How Qt tracks mouse movement events.


My theory at the moment is that since the QApplication (presumably) handles all the mouse input; that it then distributes it to it's current window (all windows? non modal?) (which then propagates the mouse-move-event to it's children where applicable.)

Does this sound about right?



Any expansion on this discussion to push me in the right direction or verify my thoughts is very welcome and appreciated,
Thanks!

wysota
29th June 2012, 00:18
Native mouse events are received from the operating system by the active application. The event eventually reaches Qt's event dispatcher that maps the data received to the widget under those coordinates. Then it places an event into the event loop.
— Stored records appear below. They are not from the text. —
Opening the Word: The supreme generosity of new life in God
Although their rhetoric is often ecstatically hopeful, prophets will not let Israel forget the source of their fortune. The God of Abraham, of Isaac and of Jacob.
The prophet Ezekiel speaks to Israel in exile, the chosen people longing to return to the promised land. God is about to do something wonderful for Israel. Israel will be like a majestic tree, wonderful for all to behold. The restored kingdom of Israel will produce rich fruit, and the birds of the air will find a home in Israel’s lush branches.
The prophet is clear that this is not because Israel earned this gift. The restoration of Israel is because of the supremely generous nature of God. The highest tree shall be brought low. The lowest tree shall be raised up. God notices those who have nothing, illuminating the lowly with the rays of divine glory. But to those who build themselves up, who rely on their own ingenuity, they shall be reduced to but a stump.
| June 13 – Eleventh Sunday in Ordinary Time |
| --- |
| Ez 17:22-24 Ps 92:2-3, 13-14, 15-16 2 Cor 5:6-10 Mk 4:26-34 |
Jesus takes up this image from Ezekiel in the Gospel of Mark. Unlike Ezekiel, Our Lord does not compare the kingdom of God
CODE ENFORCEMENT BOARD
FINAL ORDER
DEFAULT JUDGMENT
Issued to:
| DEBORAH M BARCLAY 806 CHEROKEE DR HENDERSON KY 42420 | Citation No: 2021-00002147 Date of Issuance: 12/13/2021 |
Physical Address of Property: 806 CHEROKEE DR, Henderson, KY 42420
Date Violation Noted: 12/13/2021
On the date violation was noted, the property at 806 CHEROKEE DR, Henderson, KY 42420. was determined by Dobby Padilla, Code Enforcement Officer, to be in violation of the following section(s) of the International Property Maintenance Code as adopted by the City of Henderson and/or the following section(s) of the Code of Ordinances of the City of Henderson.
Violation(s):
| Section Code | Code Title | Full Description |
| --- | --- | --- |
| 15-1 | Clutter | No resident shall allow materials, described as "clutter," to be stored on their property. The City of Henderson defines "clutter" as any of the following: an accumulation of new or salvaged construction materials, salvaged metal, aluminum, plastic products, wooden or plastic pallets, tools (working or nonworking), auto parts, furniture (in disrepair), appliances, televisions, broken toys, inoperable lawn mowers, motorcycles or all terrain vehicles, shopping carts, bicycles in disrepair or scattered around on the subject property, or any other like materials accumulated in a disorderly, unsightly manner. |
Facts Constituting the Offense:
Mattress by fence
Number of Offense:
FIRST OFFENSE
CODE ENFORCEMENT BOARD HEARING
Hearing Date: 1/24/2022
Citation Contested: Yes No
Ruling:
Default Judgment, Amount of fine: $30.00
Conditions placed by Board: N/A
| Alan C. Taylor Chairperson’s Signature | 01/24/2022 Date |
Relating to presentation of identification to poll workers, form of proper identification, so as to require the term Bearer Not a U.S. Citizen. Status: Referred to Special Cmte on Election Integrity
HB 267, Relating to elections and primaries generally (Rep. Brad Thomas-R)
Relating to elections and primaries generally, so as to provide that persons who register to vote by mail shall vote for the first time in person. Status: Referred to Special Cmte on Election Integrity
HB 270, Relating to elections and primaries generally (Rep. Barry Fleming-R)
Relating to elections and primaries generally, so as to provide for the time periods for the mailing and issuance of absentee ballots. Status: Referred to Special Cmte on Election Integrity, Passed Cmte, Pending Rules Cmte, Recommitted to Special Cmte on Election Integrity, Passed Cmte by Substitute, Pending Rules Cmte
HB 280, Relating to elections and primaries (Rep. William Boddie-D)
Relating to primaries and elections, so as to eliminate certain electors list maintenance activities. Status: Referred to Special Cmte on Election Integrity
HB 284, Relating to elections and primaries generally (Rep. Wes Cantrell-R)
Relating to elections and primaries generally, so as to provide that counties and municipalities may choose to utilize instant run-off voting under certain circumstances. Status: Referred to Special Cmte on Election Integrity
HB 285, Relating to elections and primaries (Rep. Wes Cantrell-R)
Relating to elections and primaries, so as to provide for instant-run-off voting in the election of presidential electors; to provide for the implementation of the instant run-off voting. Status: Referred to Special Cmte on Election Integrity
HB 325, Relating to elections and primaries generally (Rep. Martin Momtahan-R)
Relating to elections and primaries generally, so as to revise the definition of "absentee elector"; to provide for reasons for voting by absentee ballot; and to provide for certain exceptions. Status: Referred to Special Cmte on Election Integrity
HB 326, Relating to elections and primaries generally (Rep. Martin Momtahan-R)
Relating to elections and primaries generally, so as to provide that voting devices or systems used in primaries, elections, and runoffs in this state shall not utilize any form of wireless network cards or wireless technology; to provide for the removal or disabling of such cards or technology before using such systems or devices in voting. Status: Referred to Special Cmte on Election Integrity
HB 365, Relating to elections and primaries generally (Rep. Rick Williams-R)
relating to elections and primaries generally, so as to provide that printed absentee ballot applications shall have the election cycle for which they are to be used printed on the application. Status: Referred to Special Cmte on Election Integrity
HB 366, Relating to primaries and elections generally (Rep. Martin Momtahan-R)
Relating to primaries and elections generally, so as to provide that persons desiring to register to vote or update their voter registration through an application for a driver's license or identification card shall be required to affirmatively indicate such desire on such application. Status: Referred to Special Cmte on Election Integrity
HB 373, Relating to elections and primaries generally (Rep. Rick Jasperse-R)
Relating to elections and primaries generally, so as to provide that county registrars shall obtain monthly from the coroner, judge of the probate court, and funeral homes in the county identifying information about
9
Eventually this event is processed and reaches the destination mouse event handler through a series of calls to QCoreApplication::notify(), QObject::event() and QWidget::mouseMoveEvent() (optionally going through installed event filters).

tescrin
29th June 2012, 17:45
I just read "notify()" and then investigated into labels.
*Mind Blown*

That was my mouse problem! Labels actually *do* care about mouse signals because they need to check if they are editable or not. Had they had no use for the signal (it sounds like) they would have ignored it. It looks like it's doing nothing because I had several variables/flags on that made it do nothing, but it captured the event because it needs to.

Notify() and such make sense though; as a means in which the event is propagated.

As a side note, I didn't meant to imply the OS didn't process the mouse/keyboard input and decide who to send it to; I meant after Qt got ahold of it.